#### TASK DETAILS
Please repeat the lines below exactly. Begin with the line containing "lowest rates from" and go on through the line containing "expense. As of".
START THE DATA
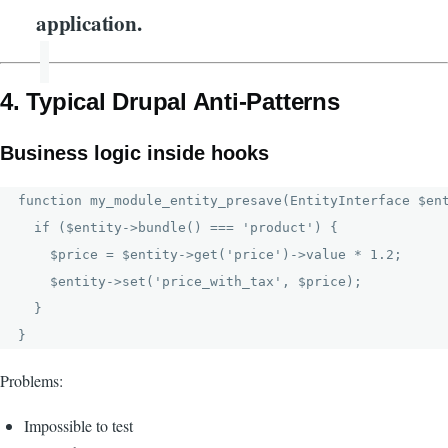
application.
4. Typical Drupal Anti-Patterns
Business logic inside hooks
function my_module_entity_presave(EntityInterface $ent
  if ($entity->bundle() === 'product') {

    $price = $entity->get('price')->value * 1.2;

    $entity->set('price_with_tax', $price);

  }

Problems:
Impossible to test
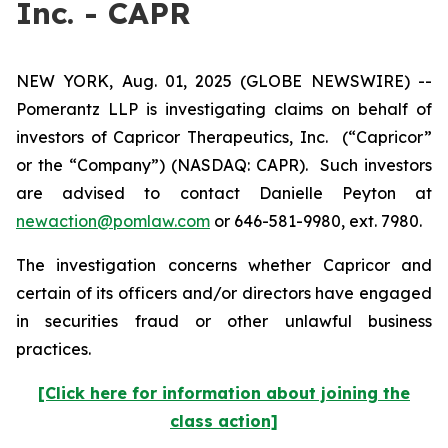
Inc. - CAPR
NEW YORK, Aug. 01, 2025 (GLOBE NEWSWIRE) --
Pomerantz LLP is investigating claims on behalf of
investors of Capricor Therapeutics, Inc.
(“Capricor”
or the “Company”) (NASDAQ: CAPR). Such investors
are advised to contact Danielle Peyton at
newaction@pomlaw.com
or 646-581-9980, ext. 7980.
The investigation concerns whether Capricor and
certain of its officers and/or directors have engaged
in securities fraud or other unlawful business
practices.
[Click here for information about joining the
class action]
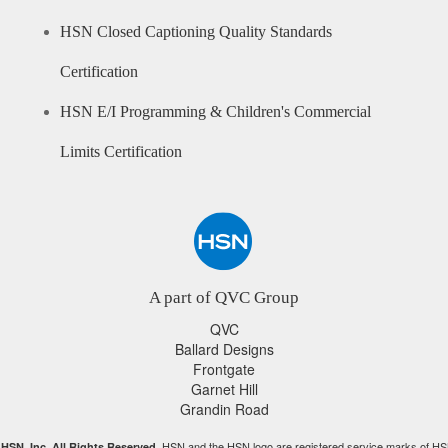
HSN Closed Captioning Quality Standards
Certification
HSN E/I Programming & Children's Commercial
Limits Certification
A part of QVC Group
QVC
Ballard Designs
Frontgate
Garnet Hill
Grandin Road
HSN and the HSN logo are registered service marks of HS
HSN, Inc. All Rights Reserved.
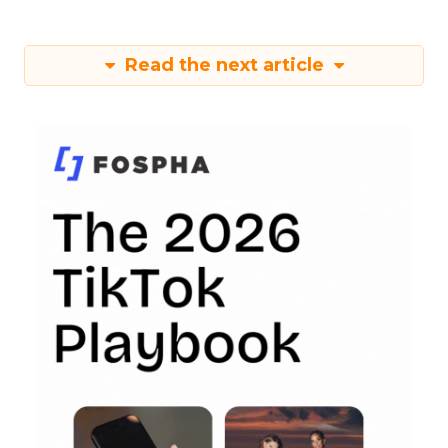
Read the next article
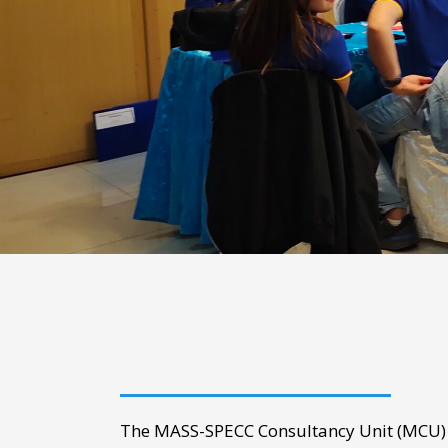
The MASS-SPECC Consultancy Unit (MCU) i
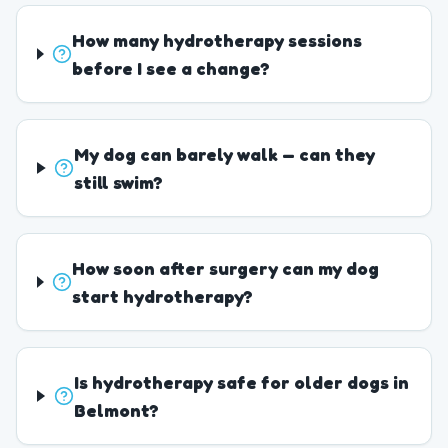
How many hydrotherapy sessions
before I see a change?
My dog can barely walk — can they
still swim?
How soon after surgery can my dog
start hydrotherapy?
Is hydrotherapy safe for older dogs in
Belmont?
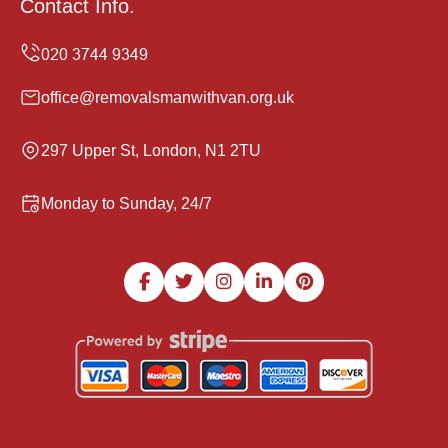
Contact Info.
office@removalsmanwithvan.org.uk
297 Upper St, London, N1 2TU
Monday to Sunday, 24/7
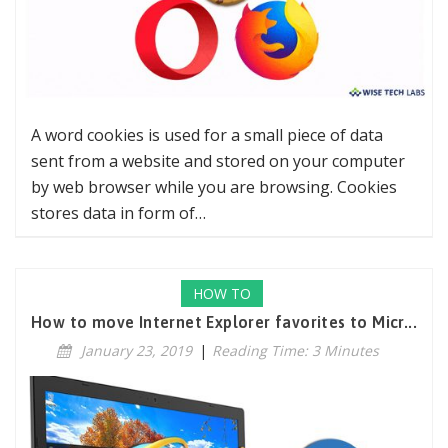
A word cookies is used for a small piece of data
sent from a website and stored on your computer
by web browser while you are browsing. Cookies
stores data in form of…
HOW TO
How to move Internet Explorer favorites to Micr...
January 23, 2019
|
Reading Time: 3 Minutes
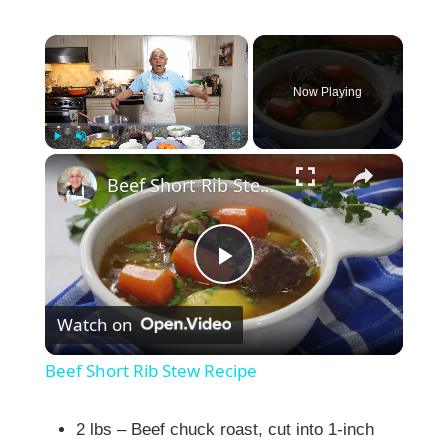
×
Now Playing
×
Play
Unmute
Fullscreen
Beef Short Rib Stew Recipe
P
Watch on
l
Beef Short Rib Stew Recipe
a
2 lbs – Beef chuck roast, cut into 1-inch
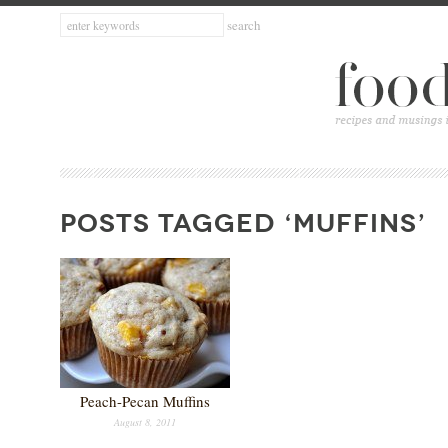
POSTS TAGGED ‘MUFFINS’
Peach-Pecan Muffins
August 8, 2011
END THE DATA
START THE DATA
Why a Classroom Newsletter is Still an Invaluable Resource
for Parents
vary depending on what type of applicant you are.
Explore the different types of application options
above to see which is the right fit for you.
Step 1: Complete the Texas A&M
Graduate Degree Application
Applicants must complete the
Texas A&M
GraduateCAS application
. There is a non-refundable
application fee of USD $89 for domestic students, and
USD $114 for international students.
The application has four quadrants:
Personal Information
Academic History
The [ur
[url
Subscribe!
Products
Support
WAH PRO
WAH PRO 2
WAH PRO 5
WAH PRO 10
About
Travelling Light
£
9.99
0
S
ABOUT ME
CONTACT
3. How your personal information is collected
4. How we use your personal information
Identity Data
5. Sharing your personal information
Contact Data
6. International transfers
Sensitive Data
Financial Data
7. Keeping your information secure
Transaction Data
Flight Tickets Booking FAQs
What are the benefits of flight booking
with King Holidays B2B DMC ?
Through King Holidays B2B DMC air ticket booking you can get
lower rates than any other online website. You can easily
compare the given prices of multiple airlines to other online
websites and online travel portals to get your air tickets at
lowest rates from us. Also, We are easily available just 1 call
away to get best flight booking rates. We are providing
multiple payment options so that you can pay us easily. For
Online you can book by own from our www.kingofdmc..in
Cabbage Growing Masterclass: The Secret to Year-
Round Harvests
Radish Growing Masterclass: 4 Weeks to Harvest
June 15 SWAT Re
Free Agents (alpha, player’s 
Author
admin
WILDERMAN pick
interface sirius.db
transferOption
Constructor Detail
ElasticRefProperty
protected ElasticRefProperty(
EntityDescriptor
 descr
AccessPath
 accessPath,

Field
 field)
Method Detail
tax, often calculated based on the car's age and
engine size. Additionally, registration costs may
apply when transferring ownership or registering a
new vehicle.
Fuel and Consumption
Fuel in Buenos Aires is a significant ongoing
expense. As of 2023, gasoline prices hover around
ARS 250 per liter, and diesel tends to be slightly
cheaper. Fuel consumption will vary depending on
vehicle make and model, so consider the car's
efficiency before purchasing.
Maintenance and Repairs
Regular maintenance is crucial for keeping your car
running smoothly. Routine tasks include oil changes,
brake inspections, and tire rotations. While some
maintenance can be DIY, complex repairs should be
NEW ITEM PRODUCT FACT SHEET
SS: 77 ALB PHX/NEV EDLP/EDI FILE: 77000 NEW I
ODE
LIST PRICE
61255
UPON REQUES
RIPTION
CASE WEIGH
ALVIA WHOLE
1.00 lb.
END THE DATA
#### ANSWER AREA
lowest rates from us. Also, We are easily available just 1 call
away to get best flight booking rates. We are providing
multiple payment options so that you can pay us easily. For
Online you can book by own from our www.kingofdmc..in
Cabbage Growing Masterclass: The Secret to Year-
Round Harvests
Radish Growing Masterclass: 4 Weeks to Harvest
June 15 SWAT Re
Free Agents (alpha, player’s 
Author
admin
WILDERMAN pick
interface sirius.db
transferOption
Constructor Detail
ElasticRefProperty
protected ElasticRefProperty(
EntityDescriptor
 descr
AccessPath
 accessPath,

Field
 field)
Method Detail
tax, often calculated based on the car's age and
engine size. Additionally, registration costs may
apply when transferring ownership or registering a
new vehicle.
Fuel and Consumption
Fuel in Buenos Aires is a significant ongoing
expense. As of 2023, gasoline prices hover around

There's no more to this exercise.